Love and Loneliness collide in “Queer”
By Daniel Flood
With “Queer,” Luce Guadagnino has further cemented himself as one of the great romantic storytellers. The director of “Call Me by Your Name” and this year’s “Challengers” continues his winning formula of mixing complex human beings together inside unique habitats that mirror the emotions at play. We gently observe these stories full of deeply realized people, and just as we notice how immersed in their world we’ve become, Guadagnino is bold enough to push us even further into the deep end.
His latest film is a sun-stained vintage postcard of Mexico, and wandering the quiet city streets is William Lee (brought to life by Daniel Craig). It’s a picturesque paradise for the 1950s, but this expat pushing 50 is disengaged, or rather, as he calls it, disembodied. He cycles effortlessly through gay bars and hotel rooms, addicted to the vices of drugs, alcohol, one-night stands and self-hatred. That is until his eyes fall upon Eugene, a young former seaman played by Drew Starkey.
As with Guadagnino’s previous films, their developing relationship is not a simple obstacle blocking some happily-ever-after, but rather a look at what people take from one another as they fall in and out of love. Lee’s investment is more based on nostalgia for an optimistic youth, while Eugene treats their relationship as a crystal ball, showing where his own life may end up if he continues down Lee’s path. The sadness of this dynamic is not lost on either character, but neither one’s heart desires to fully call it quits. That Justin Kuritzkes’ script is able to balance this sorry foundation with enough levity to dodge melodrama is a great accomplishment. It may be a unique and specific set of circumstances, but the emotion mined out of these characters is universal.
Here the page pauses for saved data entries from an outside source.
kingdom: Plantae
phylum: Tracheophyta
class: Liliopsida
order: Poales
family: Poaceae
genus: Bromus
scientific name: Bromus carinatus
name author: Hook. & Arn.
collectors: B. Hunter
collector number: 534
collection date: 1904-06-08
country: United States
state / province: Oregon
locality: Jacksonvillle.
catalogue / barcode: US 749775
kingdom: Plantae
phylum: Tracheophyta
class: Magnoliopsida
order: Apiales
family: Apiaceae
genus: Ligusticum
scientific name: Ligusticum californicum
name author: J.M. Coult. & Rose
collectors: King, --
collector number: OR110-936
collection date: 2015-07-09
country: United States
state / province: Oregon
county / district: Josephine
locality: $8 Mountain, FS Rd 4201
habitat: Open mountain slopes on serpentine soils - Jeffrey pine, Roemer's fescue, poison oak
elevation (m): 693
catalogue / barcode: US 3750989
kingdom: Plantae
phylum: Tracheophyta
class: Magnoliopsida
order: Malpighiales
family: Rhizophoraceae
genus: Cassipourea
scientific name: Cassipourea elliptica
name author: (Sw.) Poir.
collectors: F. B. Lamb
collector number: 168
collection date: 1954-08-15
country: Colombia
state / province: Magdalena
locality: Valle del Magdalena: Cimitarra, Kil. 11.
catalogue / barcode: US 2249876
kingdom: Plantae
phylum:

Craig brings to the film his strongest, most vulnerable performance yet. The actor has never been shy about his dislike of the James Bond character he has retired from, and one gets the sense while watching that he wanted to play a role as far from him as possible. Lee is still a charismatic man with a lavishness to his friendly lifestyle, but only because he’s going through the motions. Craig supplies a hollowness behind Lee’s tired eyes, desperate for a distraction via substance abuse and empty sex. He may fully believe that he can hide from his own loneliness, but Guadagnino’s camera never lets the audience fall into his trap. Starkey is calculating but soft as his lover. Seeing him grapple with his own similarities to Lee only adds to the ennui.
Kuritzkes adapted “Queer” from a novella by William S. Burroughs, and depending on who you ask, Lee is somewhere between a fictionalized version of the author and the author himself. Fans of Burroughs will be more than satisfied with the treatment put on display here. I’ll admit that I didn’t know a thing about the Saint Louis native (his family owned the Burroughs Corporation, not the private school). Yet even as the film dives deeper into the mystic and surreal, my emotions were stirred enough to surrender to the unknown. This is a story about a sad man past his prime, made all the more pitiable for falling in love one last time.
So often it feels like the movies we devote our time to are made with a timid committee mindset, checking off boxes to be inoffensive and bland in order to reach as wide an audience as possible. They erase their entire identity, failing to leave an indent in our memories or hearts. Guadagnino and Kuritzkes are completely antithetical to this notion. If the details in “Queer” hide themselves to some, there’s no denying the respect that the film has for its subject, story and viewers. For all the joy it brings, love can be messy, paradoxical, confusing and heartbreaking. Then again, who among us isn’t?
“Queer” opens in theaters Friday, December 13, 2024.